Last week, Microsoft’s Alex Kipman, the inventor of Kinect and HoloLens, appeared in my living room to hand me jellyfish and sharks. That might sound like I had a weird dream, but it was a meeting made possible through Microsoft’s new Mesh platform. I donned a HoloLens 2 headset, joined a virtual meeting room, and Kipman immediately appeared next to my coffee table, ready to demonstrate Microsoft’s vision for the future of VR and AR — or as Microsoft calls it, mixed reality.
It all felt like a Microsoft Teams meeting set in the future.
Mesh is a collaborative platform that allows anyone to have shared virtual experiences on a variety of devices. “This has been the dream for mixed reality, the idea from the very beginning,” explains Kipman. “You can actually feel like you’re in the same place with someone sharing content or you can teleport from different mixed reality devices and be present with people even when you’re not physically together.”
Initially, Mesh will present people as virtual avatars taken from the AltspaceVR social network that Microsoft acquired back in 2017. Mesh will eventually support what Microsoft calls “holoportation,” allowing people to appear as themselves in a virtual space.
During my hour-long meeting in Microsoft Mesh, I constantly felt like this could be a far-future version of Microsoft Teams.
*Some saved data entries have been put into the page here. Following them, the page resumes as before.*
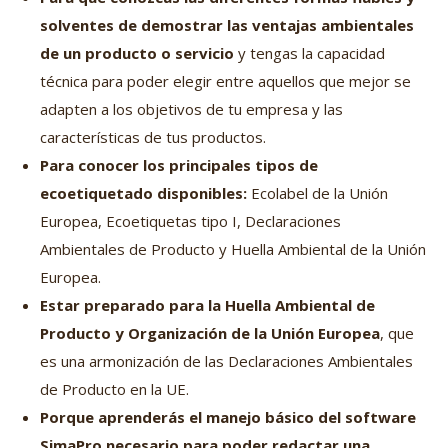
solventes de demostrar las ventajas ambientales
de un producto o servicio
y tengas la capacidad
técnica para poder elegir entre aquellos que mejor se
adapten a los objetivos de tu empresa y las
características de tus productos.
Para conocer los principales tipos de
ecoetiquetado disponibles:
Ecolabel de la Unión
Europea, Ecoetiquetas tipo I, Declaraciones
Ambientales de Producto y Huella Ambiental de la Unión
Europea.
Estar preparado para la Huella Ambiental de
Producto y Organización de la Unión Europea
, que
es una armonización de las Declaraciones Ambientales
de Producto en la UE.
Porque aprenderás el manejo básico del software
SimaPro necesario para poder redactar una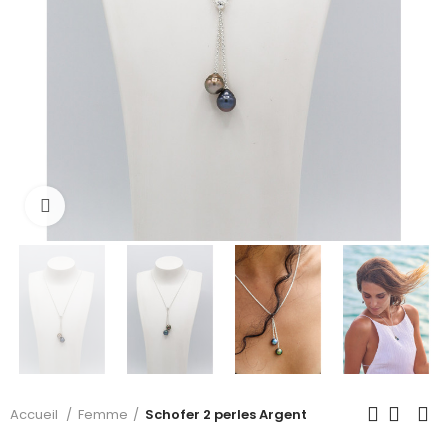
Cliquer pour voir plus
Accueil
Femme
Schofer 2 perles Argent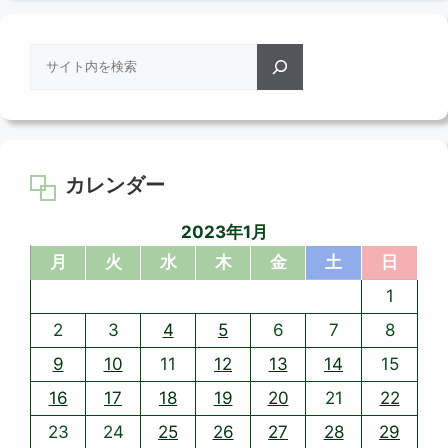
リ
ー
検
索
カレンダー
2023年1月
月
火
水
木
金
土
日
1
2
3
4
5
6
7
8
9
10
11
12
13
14
15
16
17
18
19
20
21
22
23
24
25
26
27
28
29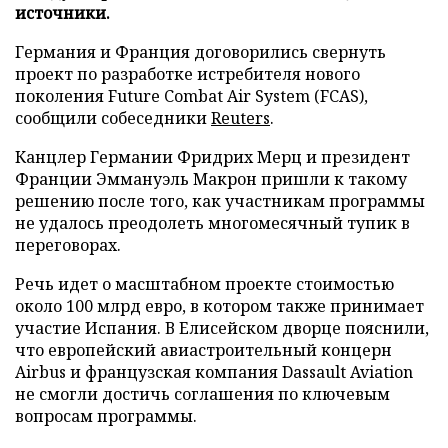
источники.
Германия и Франция договорились свернуть
проект по разработке истребителя нового
поколения Future Combat Air System (FCAS),
сообщили собеседники
Reuters
.
Канцлер Германии Фридрих Мерц и президент
Франции Эммануэль Макрон пришли к такому
решению после того, как участникам программы
не удалось преодолеть многомесячный тупик в
переговорах.
Речь идет о масштабном проекте стоимостью
около 100 млрд евро, в котором также принимает
участие Испания. В Елисейском дворце пояснили,
что европейский авиастроительный концерн
Airbus и французская компания Dassault Aviation
не смогли достичь соглашения по ключевым
вопросам программы.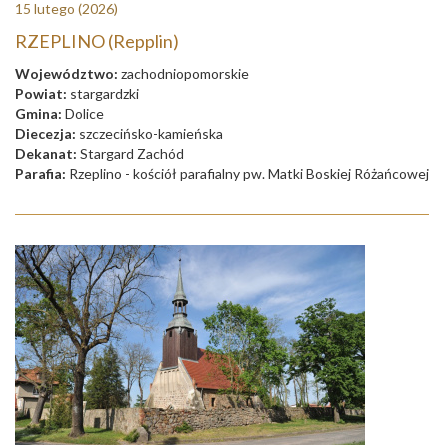
15 lutego
(2026)
RZEPLINO (Repplin)
Województwo:
zachodniopomorskie
Powiat:
stargardzki
Gmina:
Dolice
Diecezja:
szczecińsko-kamieńska
Dekanat:
Stargard Zachód
Parafia:
Rzeplino - kościół parafialny pw. Matki Boskiej Różańcowej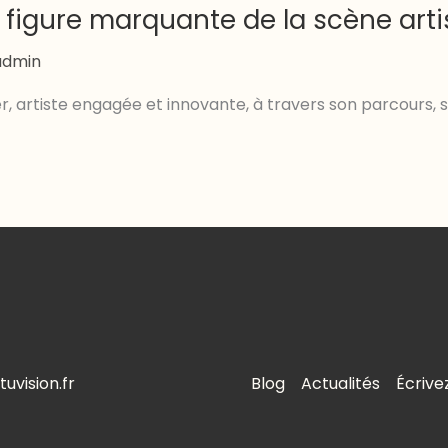
 figure marquante de la scène ar
admin
, artiste engagée et innovante, à travers son parcours, s
uvision.fr
Blog
Actualités
Écrive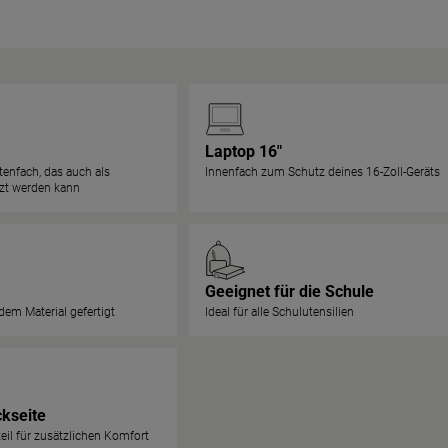
Laptop 16"
tenfach, das auch als
Innenfach zum Schutz deines 16-Zoll-Geräts
tzt werden kann
Geeignet für die Schule
em Material gefertigt
Ideal für alle Schulutensilien
ckseite
eil für zusätzlichen Komfort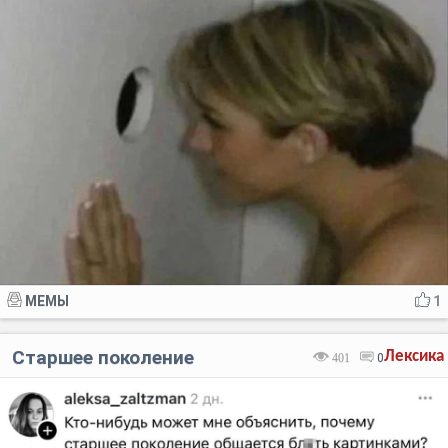
МЕМЫ
1
Старшее поколение
Лексика
401
0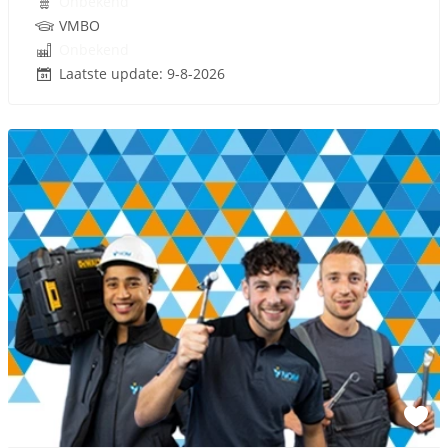
Onbekend
VMBO
Onbekend
Laatste update: 9-8-2026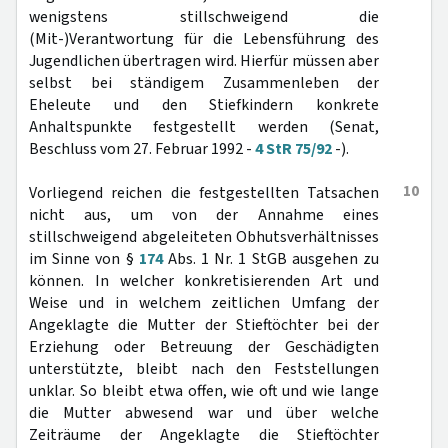
wenigstens stillschweigend die
(Mit-)Verantwortung für die Lebensführung des
Jugendlichen übertragen wird. Hierfür müssen aber
selbst bei ständigem Zusammenleben der
Eheleute und den Stiefkindern konkrete
Anhaltspunkte festgestellt werden (Senat,
Beschluss vom 27. Februar 1992 -
4 StR 75/92
-).
10
Vorliegend reichen die festgestellten Tatsachen
nicht aus, um von der Annahme eines
stillschweigend abgeleiteten Obhutsverhältnisses
im Sinne von §
174
Abs. 1 Nr. 1 StGB ausgehen zu
können. In welcher konkretisierenden Art und
Weise und in welchem zeitlichen Umfang der
Angeklagte die Mutter der Stieftöchter bei der
Erziehung oder Betreuung der Geschädigten
unterstützte, bleibt nach den Feststellungen
unklar. So bleibt etwa offen, wie oft und wie lange
die Mutter abwesend war und über welche
Zeiträume der Angeklagte die Stieftöchter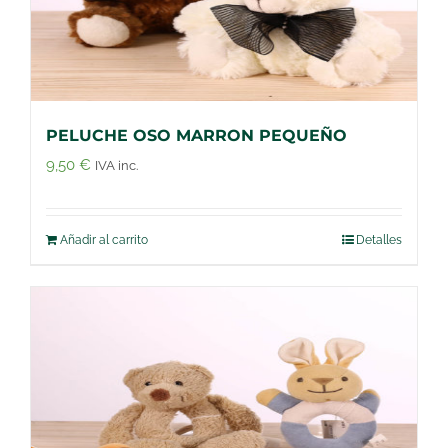
PELUCHE OSO MARRON PEQUEÑO
9,50
€
IVA inc.
Añadir al carrito
Detalles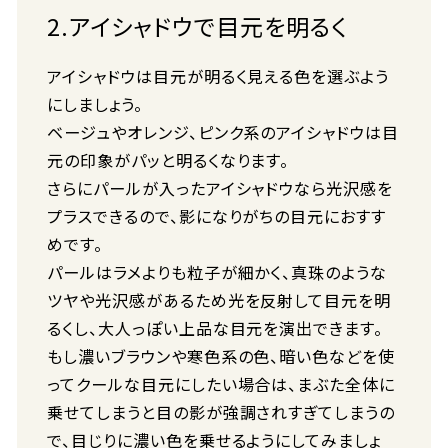
2.アイシャドウで目元を明るく
アイシャドウは目元が明るく見える色を選ぶよう
にしましょう。
ベージュやオレンジ、ピンク系のアイシャドウは目
元の印象がパッと明るくなります。
さらにパールが入ったアイシャドウなら光沢感を
プラスできるので、影になりがちの目元におすす
めです。
パールはラメよりも粒子が細かく、真珠のような
ツヤや光沢感があるため光を反射して目元を明
るくし、大人っぽい上品な目元を演出できます。
もし濃いブラウンや寒色系の色、暗い色などを使
ってクールな目元にしたい場合は、まぶた全体に
乗せてしまうと目の影が強調されすぎてしまうの
で、目じりに濃い色を乗せるようにしてみましょ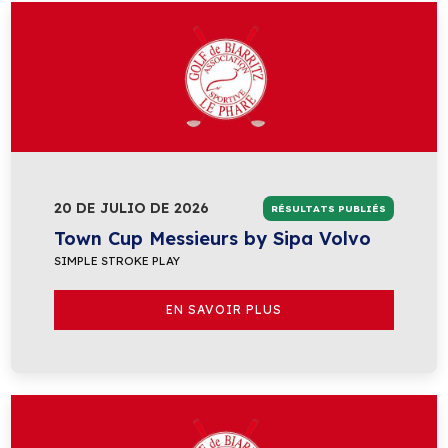
20 DE JULIO DE 2026
RÉSULTATS PUBLIÉS
Town Cup Messieurs by Sipa Volvo
SIMPLE STROKE PLAY
EN SAVOIR PLUS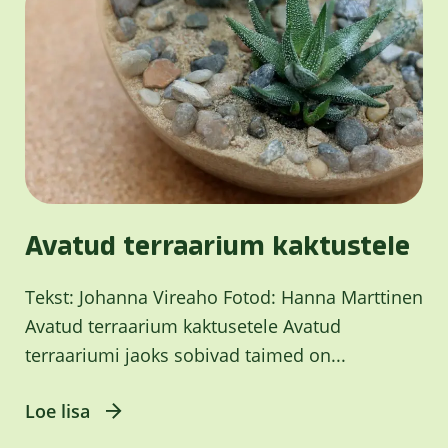
Avatud terraarium kaktustele
Tekst: Johanna Vireaho Fotod: Hanna Marttinen
Avatud terraarium kaktusetele Avatud
terraariumi jaoks sobivad taimed on...
Loe lisa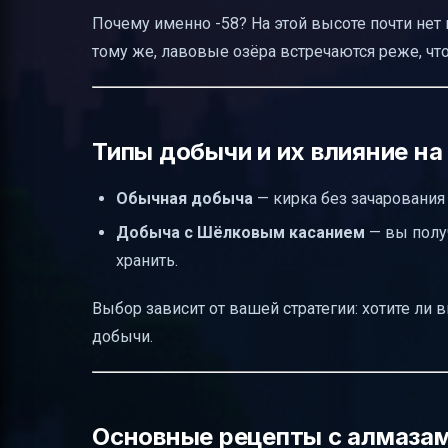
Почему именно -58? На этой высоте почти нет
тому же, лавовые озёра встречаются реже, что
Типы добычи и их влияние на
Обычная добыча
— кирка без зачарования
Добыча с Шёлковым касанием
— вы полу
хранить.
Выбор зависит от вашей стратегии: хотите ли 
добычи.
Основные рецепты с алмаза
Kipman appeared next to me as an avatar and started handing me virtual jellyfish and sharks. I could reshape the animals, pass them back, or just place them down in front of me. Although we weren’t working on some grand design or 3D model, it felt far more immersive than the Zoom video calls I have to attend on a near-daily basis.
It was the next best thing to having Kipman in the room with me and reminded me of my first experience with HoloLens. Microsoft originally demonstrated HoloLens using a collaborative Skype call where a technician could guide you on how to fix some wiring. It felt like the promise of augmented reality, and Microsoft Mesh seems like the natural next step.
“You can completely imagine a Mesh-enabled Microsoft Teams, where the key thing there is, think about colleagues from across the globe collaborating as if you and I are in the same physical location,” says Kipman. “Mesh enables Teams to allow organizations to essentially do mixed reality gatherings with everyone in the same room and so you should think about that in a Mesh-enabled Teams-type of an environment.”
Mesh isn’t just an app for holding virtual meetings, though; it’s an entire platform built on top of Azure that Microsoft hopes developers will tap into. Microsoft is hoping architects, engineers, and designers will all see the promise of Mesh, particularly during a pandemic when it’s difficult to work with 3D physical models without all being in the same room.
Microsoft is also making Mesh available on a variety of devices, including the HoloLens 2, most virtual reality headsets, tablets, smartphones, and PCs. A preview of the Microsoft Mesh app for HoloLens 2 will be available today, alongside a preview version of AltspaceVR that is Mesh enabled. Microsoft is planning to integrate Mesh into Teams and Dynamics 365 in the future, which might help bring the unique meeting experience I had into a reality for more people.
The big thing holding Microsoft Mesh back is the cost of HoloLens devices and VR headsets. While you can jump in from a 2D screen like a phone or PC, it’s nowhere near as immersive as using a headset. Microsoft has tried to bridge this gap in the past with ambitious projects like Minecraft Earth, offering AR experiences on mobile phones. That particular project didn’t work out, and it’s not clear whether Microsoft Mesh will strike a chord with users either.
Microsoft Mesh will need some strong developer support or offer experiences you just can’t get anywhere else in VR to pick up momentum. Microsoft has recruited filmmaker James Cameron, Pokémon Go developer Niantic, and the co-founder of Cirque du Soleil to demonstrate the promise of Mesh during its Ignite keynote today.
A proof-of-concept version of Pokémon Go running on the HoloLens 2 and virtual concerts certainly show what’s now possible with Microsoft Mesh. The reality will now depend on the popularity of headsets or Microsoft’s ability to market this new technology toward businesses looking to embrace hybrid ways of working as the world navigates its way out of a pandemic.